(Beginning of EXERCISE DATA)

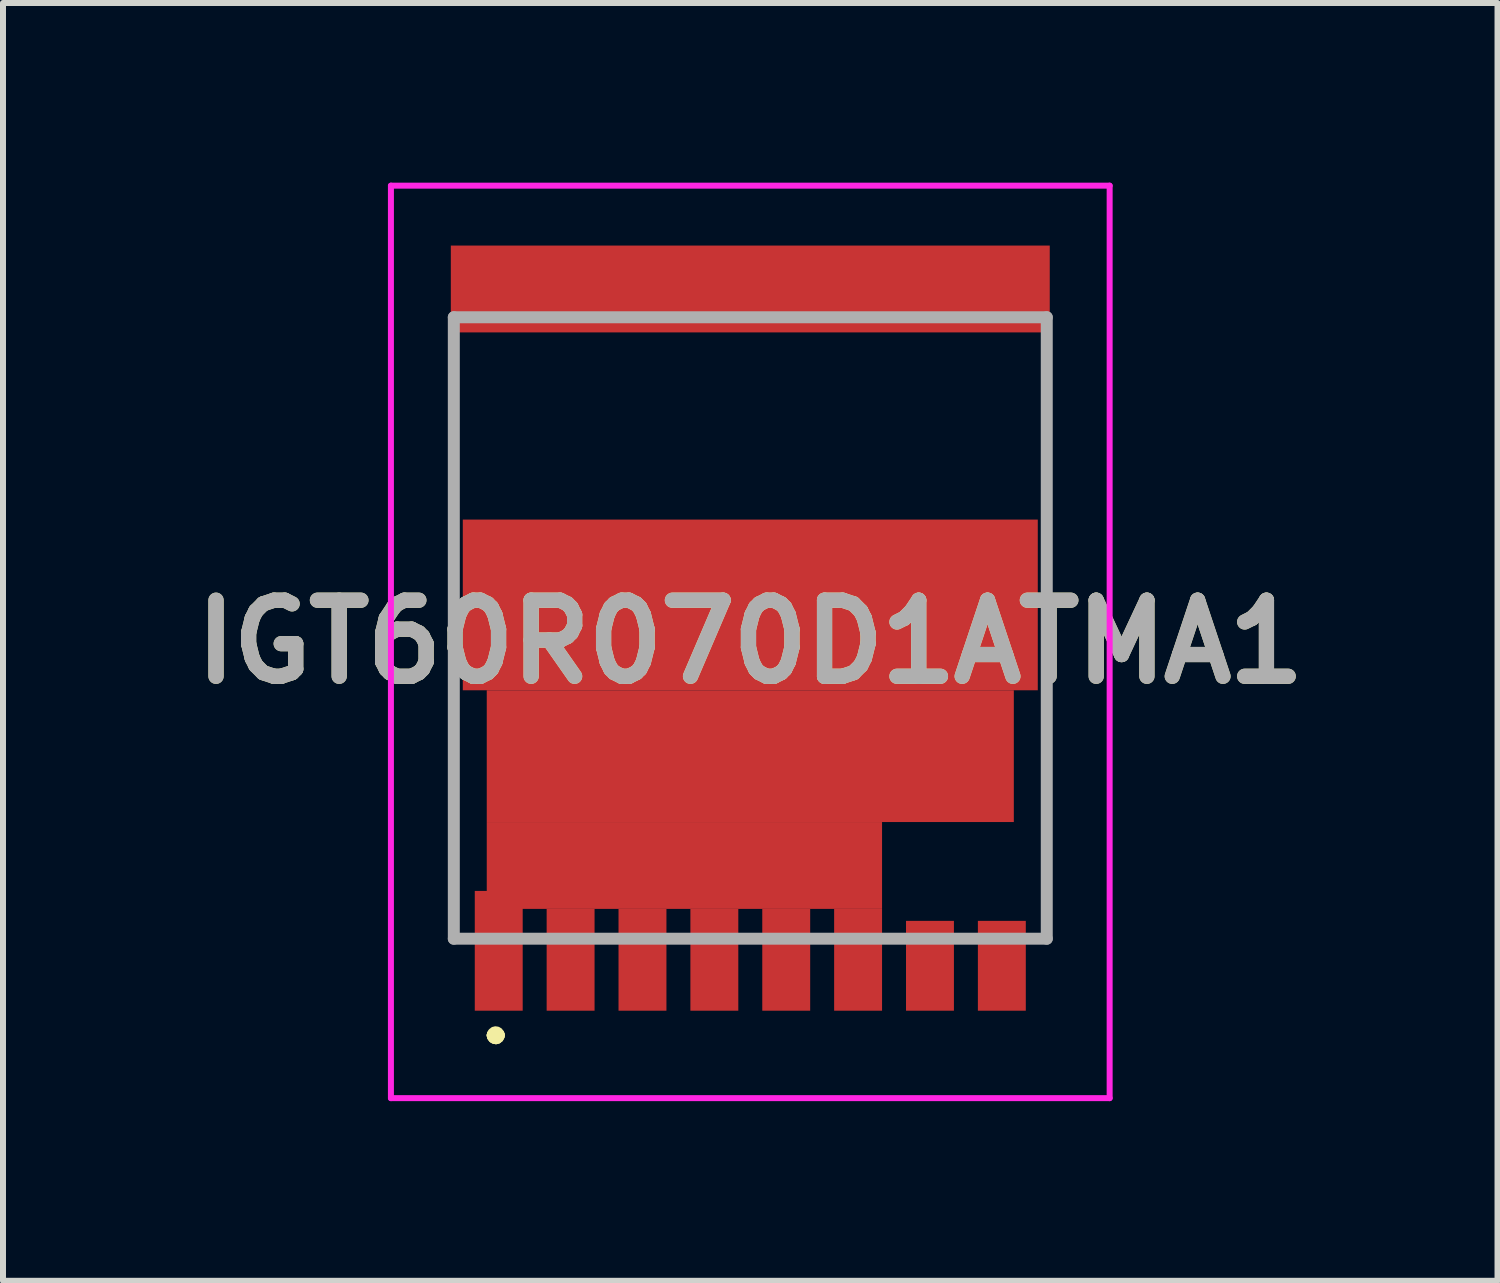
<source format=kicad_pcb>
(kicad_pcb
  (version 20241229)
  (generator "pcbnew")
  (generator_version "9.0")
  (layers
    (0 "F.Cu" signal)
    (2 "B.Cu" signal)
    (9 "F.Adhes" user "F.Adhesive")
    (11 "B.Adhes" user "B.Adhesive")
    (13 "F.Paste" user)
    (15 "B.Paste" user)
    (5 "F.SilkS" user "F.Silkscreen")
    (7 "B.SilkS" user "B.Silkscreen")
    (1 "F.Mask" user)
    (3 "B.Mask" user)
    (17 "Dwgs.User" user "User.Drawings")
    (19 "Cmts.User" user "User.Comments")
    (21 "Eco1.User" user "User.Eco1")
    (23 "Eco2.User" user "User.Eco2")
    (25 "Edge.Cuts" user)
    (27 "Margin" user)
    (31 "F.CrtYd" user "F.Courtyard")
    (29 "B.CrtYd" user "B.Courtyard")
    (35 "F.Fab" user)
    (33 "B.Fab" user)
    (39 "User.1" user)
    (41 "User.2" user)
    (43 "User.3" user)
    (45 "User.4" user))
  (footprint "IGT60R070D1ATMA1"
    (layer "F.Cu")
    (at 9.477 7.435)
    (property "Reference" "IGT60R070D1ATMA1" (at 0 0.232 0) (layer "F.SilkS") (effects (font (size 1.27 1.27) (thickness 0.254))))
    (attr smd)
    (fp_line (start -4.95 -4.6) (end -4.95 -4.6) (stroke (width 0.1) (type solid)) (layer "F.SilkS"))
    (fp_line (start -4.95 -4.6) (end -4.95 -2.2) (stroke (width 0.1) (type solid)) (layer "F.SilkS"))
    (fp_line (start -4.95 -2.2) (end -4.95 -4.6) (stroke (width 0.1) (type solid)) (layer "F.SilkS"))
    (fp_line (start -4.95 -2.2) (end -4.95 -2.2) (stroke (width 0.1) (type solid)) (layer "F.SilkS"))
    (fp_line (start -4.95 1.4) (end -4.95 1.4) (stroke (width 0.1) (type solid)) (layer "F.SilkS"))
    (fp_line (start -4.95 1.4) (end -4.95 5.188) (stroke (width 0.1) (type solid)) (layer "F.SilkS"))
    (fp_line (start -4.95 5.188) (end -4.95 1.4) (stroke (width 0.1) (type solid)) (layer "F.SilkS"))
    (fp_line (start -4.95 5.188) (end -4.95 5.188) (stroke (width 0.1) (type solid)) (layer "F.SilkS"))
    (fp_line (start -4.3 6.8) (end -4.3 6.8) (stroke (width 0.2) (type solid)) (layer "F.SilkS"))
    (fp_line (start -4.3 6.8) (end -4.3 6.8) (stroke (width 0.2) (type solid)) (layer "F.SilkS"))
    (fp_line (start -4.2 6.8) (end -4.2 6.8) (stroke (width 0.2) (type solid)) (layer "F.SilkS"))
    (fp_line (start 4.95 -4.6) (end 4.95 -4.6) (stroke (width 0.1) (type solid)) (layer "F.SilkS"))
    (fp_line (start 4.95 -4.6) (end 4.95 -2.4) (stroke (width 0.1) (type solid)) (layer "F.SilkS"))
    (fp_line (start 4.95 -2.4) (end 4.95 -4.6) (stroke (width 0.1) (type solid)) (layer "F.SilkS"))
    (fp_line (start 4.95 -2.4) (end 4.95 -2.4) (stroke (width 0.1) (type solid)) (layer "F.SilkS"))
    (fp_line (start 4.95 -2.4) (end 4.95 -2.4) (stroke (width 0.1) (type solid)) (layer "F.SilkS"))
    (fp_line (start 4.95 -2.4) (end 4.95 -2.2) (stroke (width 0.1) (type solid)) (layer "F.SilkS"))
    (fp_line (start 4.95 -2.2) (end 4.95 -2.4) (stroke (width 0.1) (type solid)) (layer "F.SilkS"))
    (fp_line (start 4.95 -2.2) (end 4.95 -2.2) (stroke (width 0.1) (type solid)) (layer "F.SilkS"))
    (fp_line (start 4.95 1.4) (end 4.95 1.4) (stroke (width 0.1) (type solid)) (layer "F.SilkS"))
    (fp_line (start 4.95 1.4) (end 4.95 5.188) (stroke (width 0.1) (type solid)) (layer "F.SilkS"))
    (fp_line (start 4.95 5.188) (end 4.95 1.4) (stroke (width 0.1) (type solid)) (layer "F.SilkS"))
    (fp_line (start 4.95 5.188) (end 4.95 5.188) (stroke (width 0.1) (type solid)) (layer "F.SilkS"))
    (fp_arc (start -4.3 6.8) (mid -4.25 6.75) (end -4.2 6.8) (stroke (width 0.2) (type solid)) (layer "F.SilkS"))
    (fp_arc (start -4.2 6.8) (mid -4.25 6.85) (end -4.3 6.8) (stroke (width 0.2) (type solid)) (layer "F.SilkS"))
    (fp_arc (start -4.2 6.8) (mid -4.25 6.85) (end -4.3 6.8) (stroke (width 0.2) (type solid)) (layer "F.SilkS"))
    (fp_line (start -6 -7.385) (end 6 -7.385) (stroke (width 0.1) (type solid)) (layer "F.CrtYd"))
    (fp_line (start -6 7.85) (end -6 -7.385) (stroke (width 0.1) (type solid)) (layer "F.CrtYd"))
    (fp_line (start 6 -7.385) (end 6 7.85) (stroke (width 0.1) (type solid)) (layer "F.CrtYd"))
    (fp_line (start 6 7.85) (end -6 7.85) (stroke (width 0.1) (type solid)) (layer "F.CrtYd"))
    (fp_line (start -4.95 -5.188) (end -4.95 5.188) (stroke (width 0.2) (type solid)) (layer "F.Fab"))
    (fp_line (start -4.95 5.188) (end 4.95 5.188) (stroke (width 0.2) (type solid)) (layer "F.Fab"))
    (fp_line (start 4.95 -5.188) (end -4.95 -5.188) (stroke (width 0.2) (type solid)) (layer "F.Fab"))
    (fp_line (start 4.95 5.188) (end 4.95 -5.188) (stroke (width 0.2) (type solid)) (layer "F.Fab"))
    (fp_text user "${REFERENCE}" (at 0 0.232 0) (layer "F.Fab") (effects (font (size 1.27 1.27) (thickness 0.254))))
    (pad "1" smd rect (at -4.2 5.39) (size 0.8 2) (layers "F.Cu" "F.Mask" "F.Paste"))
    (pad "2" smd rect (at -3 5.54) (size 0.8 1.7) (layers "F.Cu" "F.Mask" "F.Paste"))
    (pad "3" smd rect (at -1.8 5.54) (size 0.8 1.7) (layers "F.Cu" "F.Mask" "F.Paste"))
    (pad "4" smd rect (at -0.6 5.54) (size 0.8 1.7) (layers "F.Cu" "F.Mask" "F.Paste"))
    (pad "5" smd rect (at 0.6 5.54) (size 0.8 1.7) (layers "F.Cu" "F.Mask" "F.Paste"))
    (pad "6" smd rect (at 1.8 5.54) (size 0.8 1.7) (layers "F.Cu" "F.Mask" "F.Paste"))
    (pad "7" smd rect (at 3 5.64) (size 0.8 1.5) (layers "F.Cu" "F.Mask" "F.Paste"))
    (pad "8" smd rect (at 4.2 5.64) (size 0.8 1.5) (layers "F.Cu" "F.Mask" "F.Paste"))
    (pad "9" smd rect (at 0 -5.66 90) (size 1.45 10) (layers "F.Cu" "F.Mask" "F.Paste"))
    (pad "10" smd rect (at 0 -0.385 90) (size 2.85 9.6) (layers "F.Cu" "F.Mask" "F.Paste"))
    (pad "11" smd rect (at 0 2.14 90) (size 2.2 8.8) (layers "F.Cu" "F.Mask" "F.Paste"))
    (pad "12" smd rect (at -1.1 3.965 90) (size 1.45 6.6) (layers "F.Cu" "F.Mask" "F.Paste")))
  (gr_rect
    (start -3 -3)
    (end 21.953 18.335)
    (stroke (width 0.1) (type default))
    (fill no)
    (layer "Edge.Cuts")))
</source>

(End of EXERCISE DATA)

Using the material above, count how many lines include the word "Courtyard" and answer with only that figure.

2